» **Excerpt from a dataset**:
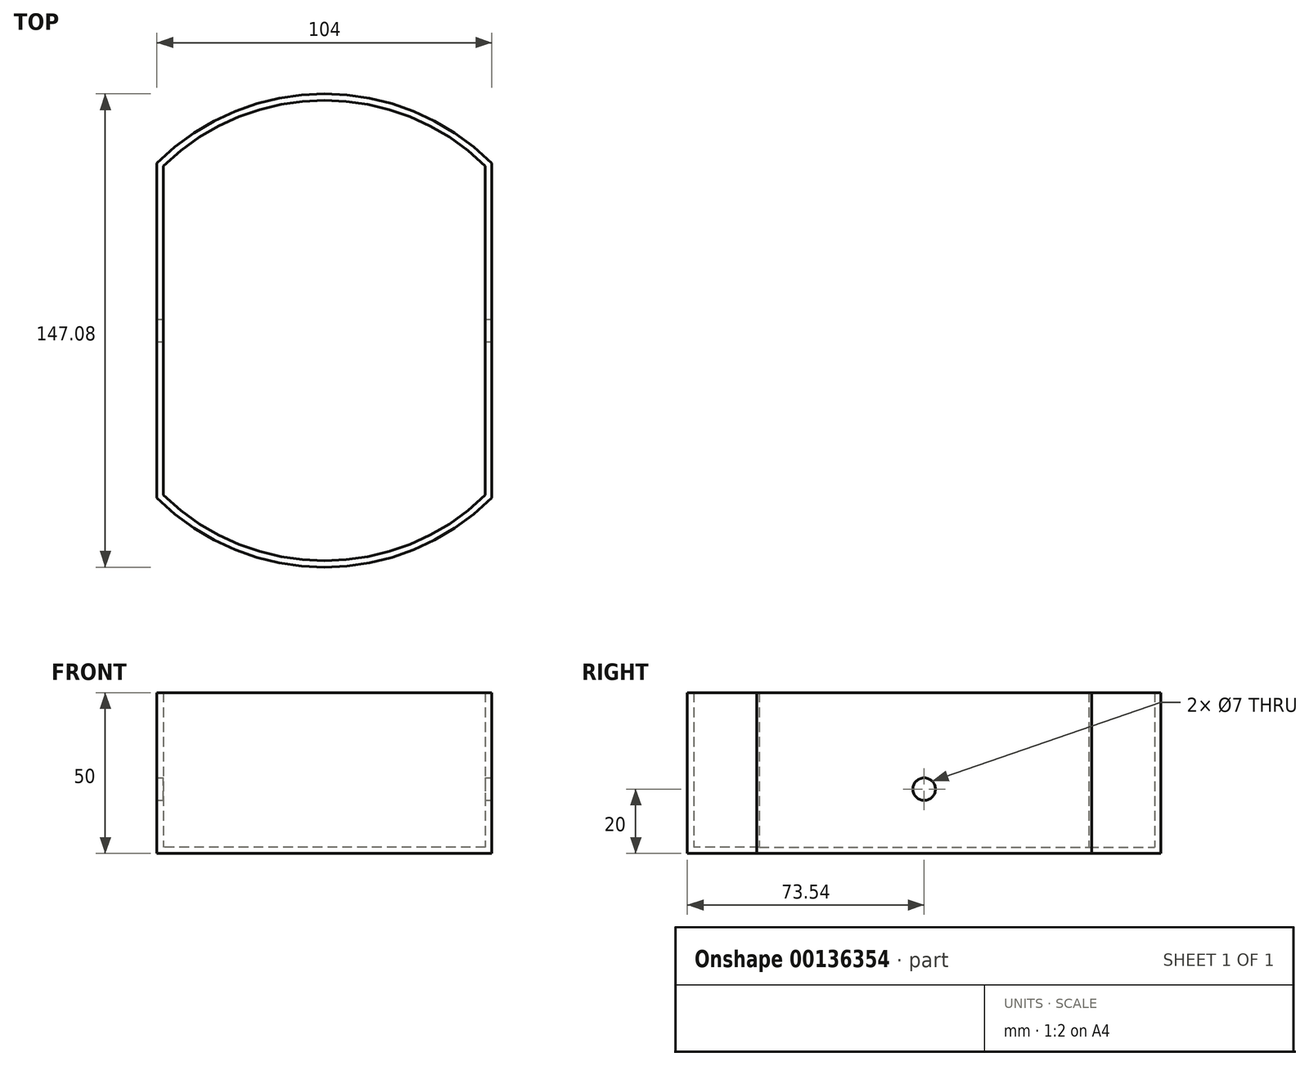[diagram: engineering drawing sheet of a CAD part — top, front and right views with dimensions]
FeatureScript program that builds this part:
annotation { "Feature Type Name" : "Feature", "Feature Type Description" : "" }
export const myFeature = defineFeature(function(context is Context, id is Id, definition is map)
    precondition{}
    {
        {
            var Q0;
            Q0=qCreatedBy(makeId("Top.planeOp"),FACE);
            var sketch = newSketch(context, id + "F0", { "sketchPlane" : qUnion([Q0])});
            skCircle(sketch, "E0", {"center": v(0, 0) * mm, "radius": 73.54 * mm});
            skLineSegment(sketch, "E1.bottom", {"start": v(-52, 52) * mm, "end": v(52, 52) * mm});
            skLineSegment(sketch, "E1.top", {"start": v(-52, -52) * mm, "end": v(52, -52) * mm});
            skLineSegment(sketch, "E1.left", {"start": v(-52, 52) * mm, "end": v(-52, -52) * mm});
            skLineSegment(sketch, "E1.right", {"start": v(52, 52) * mm, "end": v(52, -52) * mm});
            skLineSegment(sketch, "E2.bottom", {"start": v(-50, 50) * mm, "end": v(50, 50) * mm});
            skLineSegment(sketch, "E2.top", {"start": v(-50, -50) * mm, "end": v(50, -50) * mm});
            skLineSegment(sketch, "E2.left", {"start": v(-50, 50) * mm, "end": v(-50, -50) * mm});
            skLineSegment(sketch, "E2.right", {"start": v(50, 50) * mm, "end": v(50, -50) * mm});
            skCircle(sketch, "E3", {"center": v(0, 0) * mm, "radius": 71.54 * mm});
            skLineSegment(sketch, "E4", {"start": v(-50, 50) * mm, "end": v(-50, 51.16) * mm});
            skLineSegment(sketch, "E5", {"start": v(50, 50) * mm, "end": v(50, 51.16) * mm});
            skLineSegment(sketch, "E6", {"start": v(50, -50) * mm, "end": v(50, -51.16) * mm});
            skLineSegment(sketch, "E7", {"start": v(-50, -50) * mm, "end": v(-50, -51.16) * mm});
            skSolve(sketch);
        }
        {
            var Q0;
            {var subQ0=sQuery(id+"F0.wireOp",EDGE,"E3");var subQ1=sQuery(id+"F0.wireOp",EDGE,"E1.top");var subQ2=makeQuery(id+"F0.imprint","INTERSECT",VERTEX,{"disambiguationData":[OD(0.0)],"derivedFrom":[subQ1,subQ0]});Q0=makeQuery(id+"F0.imprint","IMPRINT",FACE,{"disambiguationData":[TD([[makeQuery(id+"F0.imprint","IMPRINT",EDGE,{"disambiguationData":[TD([[subQ2,-1.0]])],"derivedFrom":subQ1}),-1.0]])]});}
            var Q1;
            Q1=makeQuery(id+"F0.imprint","IMPRINT",FACE,{"disambiguationData":[TD([[makeQuery(id+"F0.imprint","IMPRINT",EDGE,{"derivedFrom":sQuery(id+"F0.wireOp",EDGE,"E2.bottom")}),-1.0]])]});
            var Q2;
            {var subQ0=sQuery(id+"F0.wireOp",EDGE,"E3");var subQ1=sQuery(id+"F0.wireOp",EDGE,"E1.bottom");var subQ2=makeQuery(id+"F0.imprint","INTERSECT",VERTEX,{"disambiguationData":[OD(0.0)],"derivedFrom":[subQ1,subQ0]});Q2=makeQuery(id+"F0.imprint","IMPRINT",FACE,{"disambiguationData":[TD([[makeQuery(id+"F0.imprint","IMPRINT",EDGE,{"disambiguationData":[TD([[subQ2,-1.0]])],"derivedFrom":subQ1}),1.0]])]});}
            var Q3;
            {var subQ0=sQuery(id+"F0.wireOp",EDGE,"E1.bottom");var subQ4=sQuery(id+"F0.wireOp",EDGE,"E3");var subQ5=makeQuery(id+"F0.imprint","INTERSECT",VERTEX,{"disambiguationData":[OD(0.0)],"derivedFrom":[subQ0,subQ4]});Q3=makeQuery(id+"F0.imprint","IMPRINT",FACE,{"disambiguationData":[TD([[makeQuery(id+"F0.imprint","IMPRINT",EDGE,{"disambiguationData":[TD([[subQ5,1.0]])],"derivedFrom":subQ4}),-1.0]])]});}
            var Q4;
            Q4=makeQuery(id+"F0.imprint","IMPRINT",FACE,{"disambiguationData":[TD([[makeQuery(id+"F0.imprint","IMPRINT",EDGE,{"derivedFrom":sQuery(id+"F0.wireOp",EDGE,"E2.bottom")}),1.0]])]});
            var Q5;
            {var subQ1=sQuery(id+"F0.wireOp",EDGE,"E1.bottom");var subQ3=sQuery(id+"F0.wireOp",EDGE,"E3");var subQ4=makeQuery(id+"F0.imprint","INTERSECT",VERTEX,{"disambiguationData":[OD(0.0)],"derivedFrom":[subQ1,subQ3]});Q5=makeQuery(id+"F0.imprint","IMPRINT",FACE,{"disambiguationData":[TD([[makeQuery(id+"F0.imprint","IMPRINT",EDGE,{"disambiguationData":[TD([[subQ4,-1.0]])],"derivedFrom":subQ3}),-1.0]])]});}
            var Q6;
            {var subQ1=sQuery(id+"F0.wireOp",EDGE,"E1.bottom");var subQ3=sQuery(id+"F0.wireOp",EDGE,"E3");var subQ4=makeQuery(id+"F0.imprint","INTERSECT",VERTEX,{"disambiguationData":[OD(1.0)],"derivedFrom":[subQ1,subQ3]});Q6=makeQuery(id+"F0.imprint","IMPRINT",FACE,{"disambiguationData":[TD([[makeQuery(id+"F0.imprint","IMPRINT",EDGE,{"disambiguationData":[TD([[subQ4,1.0]])],"derivedFrom":subQ3}),-1.0]])]});}
            var Q7;
            {var subQ1=sQuery(id+"F0.wireOp",EDGE,"E1.top");var subQ3=sQuery(id+"F0.wireOp",EDGE,"E3");var subQ4=makeQuery(id+"F0.imprint","INTERSECT",VERTEX,{"disambiguationData":[OD(1.0)],"derivedFrom":[subQ1,subQ3]});Q7=makeQuery(id+"F0.imprint","IMPRINT",FACE,{"disambiguationData":[TD([[makeQuery(id+"F0.imprint","IMPRINT",EDGE,{"disambiguationData":[TD([[subQ4,-1.0]])],"derivedFrom":subQ3}),-1.0]])]});}
            var Q8;
            {var subQ0=sQuery(id+"F0.wireOp",EDGE,"E1.top");var subQ4=sQuery(id+"F0.wireOp",EDGE,"E3");var subQ5=makeQuery(id+"F0.imprint","INTERSECT",VERTEX,{"disambiguationData":[OD(0.0)],"derivedFrom":[subQ0,subQ4]});Q8=makeQuery(id+"F0.imprint","IMPRINT",FACE,{"disambiguationData":[TD([[makeQuery(id+"F0.imprint","IMPRINT",EDGE,{"disambiguationData":[TD([[subQ5,-1.0]])],"derivedFrom":subQ4}),-1.0]])]});}
            var Q9;
            {var subQ1=sQuery(id+"F0.wireOp",EDGE,"E1.top");var subQ3=sQuery(id+"F0.wireOp",EDGE,"E3");var subQ4=makeQuery(id+"F0.imprint","INTERSECT",VERTEX,{"disambiguationData":[OD(0.0)],"derivedFrom":[subQ1,subQ3]});Q9=makeQuery(id+"F0.imprint","IMPRINT",FACE,{"disambiguationData":[TD([[makeQuery(id+"F0.imprint","IMPRINT",EDGE,{"disambiguationData":[TD([[subQ4,1.0]])],"derivedFrom":subQ3}),-1.0]])]});}
            var Q10;
            Q10=makeQuery(id+"F0.imprint","IMPRINT",FACE,{"disambiguationData":[TD([[makeQuery(id+"F0.imprint","IMPRINT",EDGE,{"derivedFrom":sQuery(id+"F0.wireOp",EDGE,"E2.left")}),-1.0]])]});
            var Q11;
            Q11=makeQuery(id+"F0.imprint","IMPRINT",FACE,{"disambiguationData":[TD([[makeQuery(id+"F0.imprint","IMPRINT",EDGE,{"derivedFrom":sQuery(id+"F0.wireOp",EDGE,"E2.right")}),1.0]])]});
            var Q12;
            Q12=makeQuery(id+"F0.imprint","IMPRINT",FACE,{"disambiguationData":[TD([[makeQuery(id+"F0.imprint","IMPRINT",EDGE,{"derivedFrom":sQuery(id+"F0.wireOp",EDGE,"E2.top")}),-1.0]])]});
            extrude(context, id + "F1", {"entities" : qUnion([Q0, Q1, Q2, Q3, Q4, Q5, Q6, Q7, Q8, Q9, Q10, Q11, Q12]), "depth" : 2 * mm});
        }
        {
            var Q0;
            Q0=makeQuery(id+"F0.imprint","IMPRINT",FACE,{"disambiguationData":[TD([[makeQuery(id+"F0.imprint","IMPRINT",EDGE,{"derivedFrom":sQuery(id+"F0.wireOp",EDGE,"E2.left")}),-1.0]])]});
            var Q1;
            {var subQ3=sQuery(id+"F0.wireOp",EDGE,"E3");var subQ6=makeQuery(id+"F0.imprint","INTERSECT",VERTEX,{"derivedFrom":[subQ3,sQuery(id+"F0.wireOp",EDGE,"E4")]});Q1=makeQuery(id+"F0.imprint","IMPRINT",FACE,{"disambiguationData":[TD([[makeQuery(id+"F0.imprint","IMPRINT",EDGE,{"disambiguationData":[TD([[subQ6,1.0]])],"derivedFrom":subQ3}),-1.0]])]});}
            var Q2;
            {var subQ0=sQuery(id+"F0.wireOp",EDGE,"E1.bottom");var subQ4=sQuery(id+"F0.wireOp",EDGE,"E3");var subQ5=makeQuery(id+"F0.imprint","INTERSECT",VERTEX,{"disambiguationData":[OD(0.0)],"derivedFrom":[subQ0,subQ4]});Q2=makeQuery(id+"F0.imprint","IMPRINT",FACE,{"disambiguationData":[TD([[makeQuery(id+"F0.imprint","IMPRINT",EDGE,{"disambiguationData":[TD([[subQ5,1.0]])],"derivedFrom":subQ4}),-1.0]])]});}
            var Q3;
            Q3=makeQuery(id+"F0.imprint","IMPRINT",FACE,{"disambiguationData":[TD([[makeQuery(id+"F0.imprint","IMPRINT",EDGE,{"derivedFrom":sQuery(id+"F0.wireOp",EDGE,"E2.right")}),1.0]])]});
            var Q4;
            {var subQ3=sQuery(id+"F0.wireOp",EDGE,"E3");var subQ5=makeQuery(id+"F0.imprint","INTERSECT",VERTEX,{"derivedFrom":[subQ3,sQuery(id+"F0.wireOp",EDGE,"E5")]});Q4=makeQuery(id+"F0.imprint","IMPRINT",FACE,{"disambiguationData":[TD([[makeQuery(id+"F0.imprint","IMPRINT",EDGE,{"disambiguationData":[TD([[subQ5,1.0]])],"derivedFrom":subQ3}),-1.0]])]});}
            var Q5;
            {var subQ3=sQuery(id+"F0.wireOp",EDGE,"E3");var subQ6=makeQuery(id+"F0.imprint","INTERSECT",VERTEX,{"derivedFrom":[subQ3,sQuery(id+"F0.wireOp",EDGE,"E6")]});Q5=makeQuery(id+"F0.imprint","IMPRINT",FACE,{"disambiguationData":[TD([[makeQuery(id+"F0.imprint","IMPRINT",EDGE,{"disambiguationData":[TD([[subQ6,1.0]])],"derivedFrom":subQ3}),-1.0]])]});}
            var Q6;
            {var subQ0=sQuery(id+"F0.wireOp",EDGE,"E1.top");var subQ4=sQuery(id+"F0.wireOp",EDGE,"E3");var subQ5=makeQuery(id+"F0.imprint","INTERSECT",VERTEX,{"disambiguationData":[OD(0.0)],"derivedFrom":[subQ0,subQ4]});Q6=makeQuery(id+"F0.imprint","IMPRINT",FACE,{"disambiguationData":[TD([[makeQuery(id+"F0.imprint","IMPRINT",EDGE,{"disambiguationData":[TD([[subQ5,-1.0]])],"derivedFrom":subQ4}),-1.0]])]});}
            var Q7;
            {var subQ3=sQuery(id+"F0.wireOp",EDGE,"E3");var subQ6=makeQuery(id+"F0.imprint","INTERSECT",VERTEX,{"derivedFrom":[subQ3,sQuery(id+"F0.wireOp",EDGE,"E7")]});Q7=makeQuery(id+"F0.imprint","IMPRINT",FACE,{"disambiguationData":[TD([[makeQuery(id+"F0.imprint","IMPRINT",EDGE,{"disambiguationData":[TD([[subQ6,1.0]])],"derivedFrom":subQ3}),-1.0]])]});}
            extrude(context, id + "F2", {"entities" : qUnion([Q0, Q1, Q2, Q3, Q4, Q5, Q6, Q7]), "operationType" : NewBodyOperationType.ADD, "depth" : 50 * mm});
        }
        {
            var Q0;
            {var subQ0=sQuery(id+"F0.wireOp",EDGE,"E1.right");Q0=makeQuery(id+"F2.boolean.opBoolean","MERGE",FACE,{"derivedFrom":[makeQuery(id+"F1.opExtrude","SWEPT_FACE",FACE,{"disambiguationData":[OSD([subQ0])]}),makeQuery(id+"F2.opExtrude","SWEPT_FACE",FACE,{"disambiguationData":[OSD([subQ0])]})]});}
            var sketch = newSketch(context, id + "F3", { "sketchPlane" : qUnion([Q0])});
            skLineSegment(sketch, "E8", {"start": v(0, 0) * mm, "end": v(0, 50) * mm, "construction": true});
            skCircle(sketch, "E9", {"center": v(0, 20) * mm, "radius": 35 * mm});
            skCircle(sketch, "E10", {"center": v(0, 20) * mm, "radius": 3.5 * mm});
            skSolve(sketch);
        }
        {
            var Q0;
            Q0=makeQuery(id+"F3.imprint","IMPRINT",FACE,{"disambiguationData":[TD([[makeQuery(id+"F3.imprint","IMPRINT",EDGE,{"derivedFrom":sQuery(id+"F3.wireOp",EDGE,"E10")}),1.0]])]});
            extrude(context, id + "F4", {"entities" : qUnion([Q0]), "operationType" : NewBodyOperationType.REMOVE, "endBound" : BoundingType.THROUGH_ALL, "oppositeDirection" : true, "depth" : 25 * mm});
        }
    });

» **GOAL OF THE EXERCISE**:
Pick out every line of the records above that contains the string "newSketch", and copy each of those lines in full.

» **OUTPUT OF THE EXERCISE**:
            var sketch = newSketch(context, id + "F0", { "sketchPlane" : qUnion([Q0])});
            var sketch = newSketch(context, id + "F3", { "sketchPlane" : qUnion([Q0])});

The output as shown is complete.